Ce 21 février, le président sud‑africain a réaffirmé l’autonomie stratégique de son pays. Cette déclaration intervient alors que les rivalités mondiales et les tensions géopolitiques entre les grandes puissances s’intensifient.
Le non-alignement au cœur de la Journée des forces armées
Cyril Ramaphosa a prononcé ses intentions sans détour lors du défilé de la Journée nationale des forces armées. « L’Afrique du Sud continuera de suivre une politique de non-alignement et ne permettra pas d’être entraînée dans les sphères d’influence des puissances mondiales rivales », a lancé le président devant les militaires sud-africains. Retransmis par SA News, son discours fixe des limites nettes.
Ramaphosa pousse plus loin le raisonnement. « L’Afrique du Sud demeure inébranlable dans sa politique de non-alignement. Nous affirmons notre autonomie stratégique et notre souveraineté », affirme-t-il. Ces paroles résonnent comme une réaction aux pressions exercées sur le pays.
Entre BRICS et isolement stratégique
Sur le papier, l’Afrique du Sud jouit d’une position enviable. Membre du groupe des BRICS — qui regroupe des économies émergentes comme le Brésil, la Russie, l’Inde et la Chine — depuis 2010, et seul État africain au sein du G20, elle représente un poids économique considérable sur le continent. Cette place stratégique lui confère une influence politique certaine. Toutefois, cette centralité géopolitique suscite des tensions avec Washington. Le président américain Donald Trump a déclaré que l’Afrique du Sud « ne devrait même plus faire partie du G20 » et ne s’est pas rendu au sommet du groupe à Johannesburg, en raison de ce qu’il appelle des violations des droits humains et des controverses liées à des politiques internes du pays.
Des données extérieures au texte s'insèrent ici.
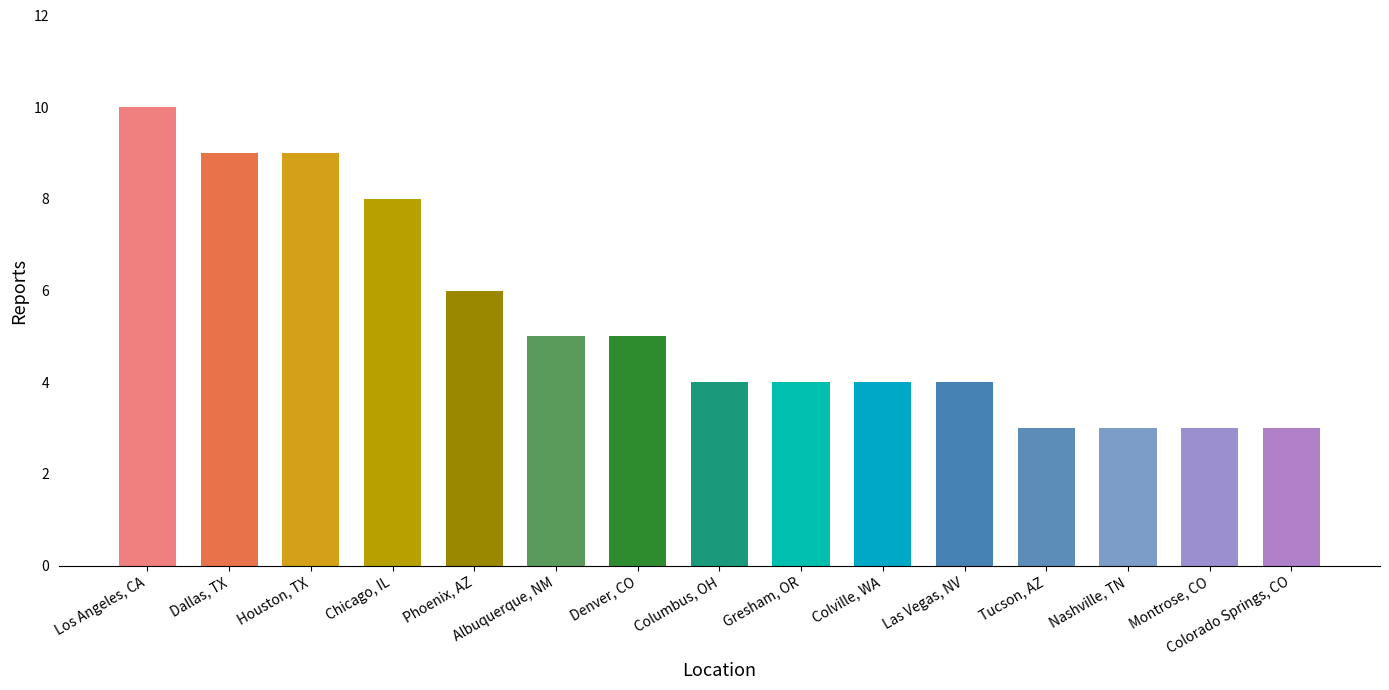

What is the value of the 13th bar from the left?

3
Parallèlement, de nouveaux partenaires économiques — la Chine, la Russie ou encore la Turquie — ont accru leur présence commerciale et diplomatique en Afrique du Sud, renforçant ainsi ses liens avec le Global South. Ces relations avec Pékin et Moscou sont parfois interprétées à l’étranger comme un signe d’alignement sur des puissances hors du cadre occidental, ce que Pretoria nie. En réaction aux critiques étrangères, des responsables sud‑africains ont souligné que le pays suit une politique étrangère indépendante qui privilégie ses intérêts et sa souveraineté. Ces liens commerciaux et investissements ne signifient nullement une vassalisation, martèle Ramaphosa.
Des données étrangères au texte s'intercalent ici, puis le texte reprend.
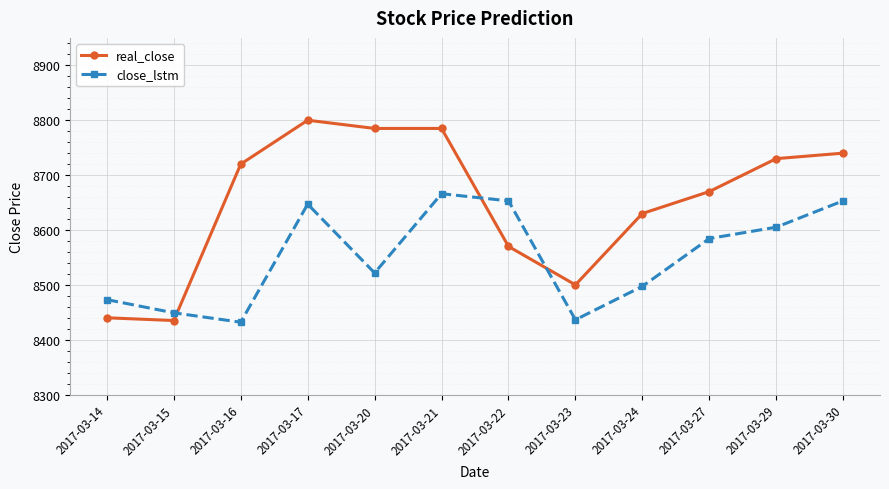

Which series has the largest range (max minus min)?

real_close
Le discours de fermeté cache des réalités plus complexes. Depuis les élections de 2024, l’ANC, le principal parti politique sud-africain, a perdu sa domination historique pour la première fois depuis la fin de l’apartheid. Plusieurs grandes villes ont basculé vers l’opposition. Cette fracture politique interne affaiblit la cohésion gouvernementale.
La déclaration sera éprouvée rapidement et Pretoria doit naviguer sans basculer. Les dossiers se multiplient : la question des mandats internationaux, les votes aux Nations unies sur les conflits en cours, les contrats d’armement, les flux d’investissements. L’autonomie affichée par Ramaphosa s’avère un exercice d’équilibre permanent. Les prochains mois montreront si Pretoria parvient à l’honorer ou si les pressions l’emportent.